If a country is short of a certain type of worker, economics explains that wages and benefits should be increasing for that job. However, this is simply not the case today with the illegal immigrants. Approximately 10 million teenagers are unemployed or are not even in the labor force. Hourly wages for men without a high school diploma grew only 1% between 2000 and 2005, a significantly slow increase. Research revealed that between the years of 1980 and 2000, a crucial period in the growth of illegal immigration into the U.S., non-educated men’s wages dropped 7%.
Looking at all 473 listed occupations in America, Camarota found that no occupation existed where American natives did not significantly participate, thus expelling the myth that immigrants are direly needed to perform certain jobs. For example, two-thirds of hotel cleaners, a low-wage occupancy, are natives. Immigration, he concluded, does affect the young and unskilled workers after all. “The concern with young workers is how they interact with the labor force at an early age. It follows you for the rest of your life.”
The influx of illegal immigrants affects young people and low-wage workers of all races and creeds. Immigration affects the black community just as much as it does the hispanic community posited Carol Swain. There is a wide breach in the connection between the general public “restrictionists,” and the elitist “expansionists.” Swain then further refuted the myth of racial disparity in economic America. “There is no rainbow coalition of minorities working toward a common goal,” Swain posits. “It is not about race, it is about social class.”
So after all the problems and effects of illegal immigration upon the heart of America, what are the next steps that must be taken to solve the problem of illegal immigration? Swain presented a number of key issues that must surface in debates and be acted upon. Birthright citizenship, she noted, is a problem at the forefront of the immigration issue, a legislative loophole that is drawing many illegals to America. The family re-unification policy should benefit the immediate family but not distant relatives, a popular loophole for many extensive illegal immigrant families to stay in America. Deterrents must be enforced that will strongly discourage illegals from staying in America, especially stricter penalties for those who overstay their temporary visas. This is a problem that accounts for 40% of the entire illegal population in America today and yet remains largely unknown. Most importantly, a bipartisan commission created to investigate the entire problem must be coupled with a constitutional amendment striking down birthright citizenship to head the fight against illegal immigration.

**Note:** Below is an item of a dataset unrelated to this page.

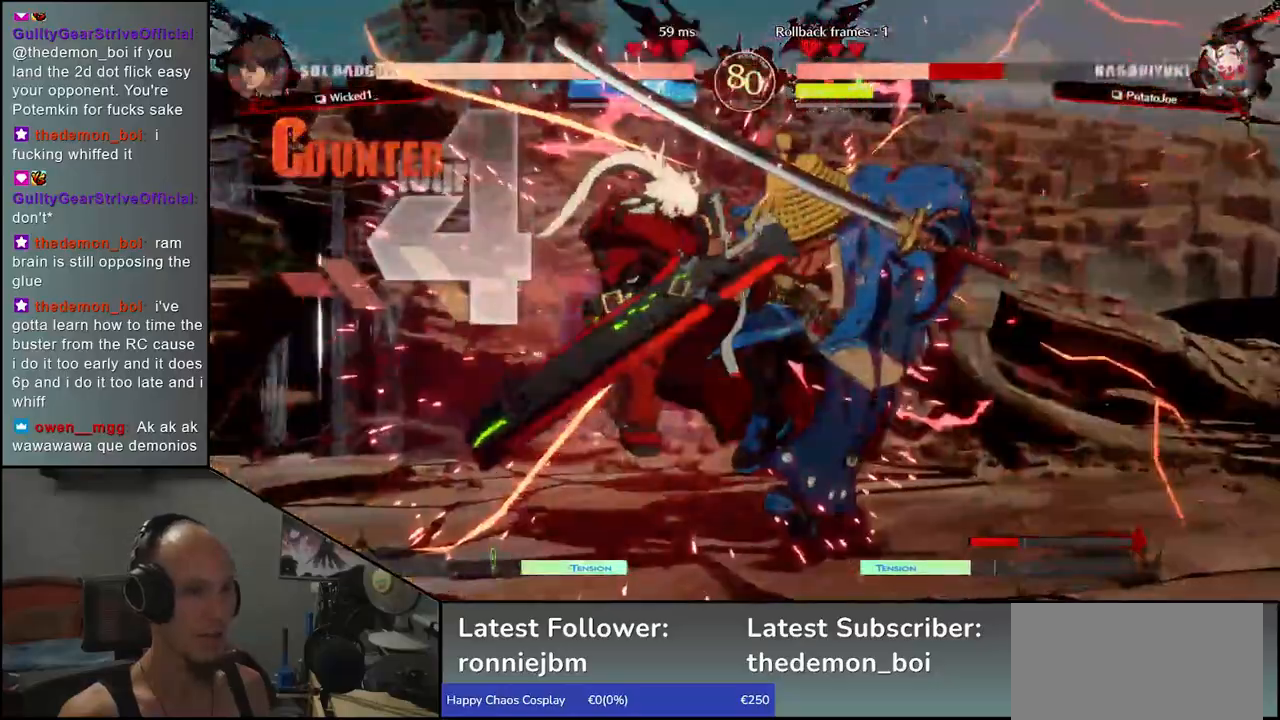
{"buttons": [], "left_stick": "right", "events": []}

Hazleton, PA, formerly a small town and a closely-knit community, has gradually been introduced to the influx of immigrants in the last 10-15 years.
The problem, Tilove continued, with the Hispanic population growing from 5% to 30% of the town’s population was not so much the large change, but rather the dizzying rate of the quick change, with no gradual assimilation but rather a sort of immigrant blitzkrieg. “The more diverse a community is, the more distant and withdrawn they are among themselves,” Tilove argued. “It is called socio-psycho overload.”
There were positive effects of immigration on the town, so the subsequent migration of the mostly-white residents away from their former community was not purely race-based. Property values, for instance, had increased in Hazleton, but this growth was useless to families who had held houses through generations, people who “view their house as a covenant.” This sacred bond of community had been upset, in what Tilove described as a “clear, inverse relationship between immigration diversity and the social trust.” The “white flight” away from towns and suburbs and towards other small communities seemed to immigrants as race-based. But the resounding voice of those who were actually moving elsewhere referred to more practical reasons for the domestic migration, such as increased crime and overcrowding in the small town.
Matt Hadro is an intern at the American Journalism Center, a training program run by Accuracy in Media and Accuracy in Academia.